The increase in launches and new fuel mixes allowed are particularly notable. Today, of the 18 annual launches authorized at WFF, only six can involve liquid-fueled rockets, with the other 12 being solid-propellant rockets. The engines that power Electron, Rocket Lab’s launcher that flies out of Wallops, use a combination of liquid oxygen and RP-1, a highly-refined kerosene.

The new analysis would authorize 52 launches per year and allow a fuel mix that also includes methalox, a rocket fuel composed of liquid oxygen and liquid methane. Methalox has become the propellant system of choice for next-gen rockets including SpaceX’s Starship, Rocket Lab’s Neutron, Relativity Space’s Terran R and Blue Origin’s New Glenn.
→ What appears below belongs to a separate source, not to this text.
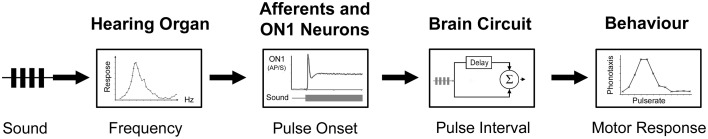
Schematic diagram of serial filter processes in the cricket auditory pathway. At each stage, the response specificity is enhanced. Left to right: frequency tuning of the tympanic membrane response is based on biophysical filter mechanisms in the hearing organ; the detection of sound pulses is supported by the phasic-tonic response properties of auditory afferents and by reciprocal inhibition at the level of thoracic interneurons; the pulse rate is processed in the brain by a delay line coincidence detecting circuit, driving feature detector neurons that preferentially respond to the species-specific pulse rate. In addition, the feature detection circuit may modulate a reactive non-selective steering pathway at the time scale of the chirp rate (not shown). Finally, phonotactic walking behavior is tuned to sound pulses of the calling song carrier frequency presented at the species-specific pulse duration and pulse interval.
A slide showing proposed changes. Image Credits:

One driver of the proposed expansion is the increased launch cadence from these companies. (While Relativity has not publicly disclosed any plans to launch from Wallops, the company, along with Rocket Lab, were listed as the two “participating agencies”.)

The Wallops site has become particularly important to Rocket Lab’s plans to bring Neutron to market by the end of this year. In 2022, the company announced it had selected WFF as the future home for Neutron’s first launch pad and production facility, effectively staking a claim in the future of the island. Rocket Lab’s recovery plans for Neutron also include the booster landing on downrange, on a barge at sea.

One of the slides in Miller’s presentation shows a launch forecast for WFF through 2032. It is unclear whether the data on the slide was provided by private companies or whether it’s from NASA’s internal estimates, and NASA did not immediately respond to TechCrunch’s request for comment, but it charts around five annual Neutron flights per year through 2030. It also charts about five launches of Firefly and Northrop’s MLV by that date.

Image Credits: TechCrunch

Environmental assessments are essential: they ensure NASA and its commercial partners are following environmental regulations related to air emissions, acoustic impacts, and affects on local wildlife. They also provide a critical venue for input from stakeholders, including the public. Having an environmental assessment in place is vital for companies like Rocket Lab, as well as Firefly Space and Northrop Grumman, which are together developing a medium launch vehicle.

NASA completed a programmatic environmental impact statement (PEIS) for the Wallops site in 2019, but as agency official Shari Miller said during the call, the anticipated growth of activity on the island “exceeds the numbers that were analyzed” for that document. Some proposed actions weren’t discussed at all in the 2019 document, like a water barge landing of a rocket. Miller said NASA is simultaneously undertaking what’s known as a “written re-evaluation” of the 2019 assessment to understand if additional environmental assessments is needed to allow for the storage of liquid methane and to authorize static fire tests of methalox engines at WFF. That would authorize those actions for two years, and importantly, act as a sort of temporary measure to facilitate Rocket Lab’s rollout of Neutron. The full WISE EA would extend for a full ten years.

Because of the scope of the various environmental assessments, the full EA process is projected to take around eighteen months, per one slide, with the final document published in December 2025.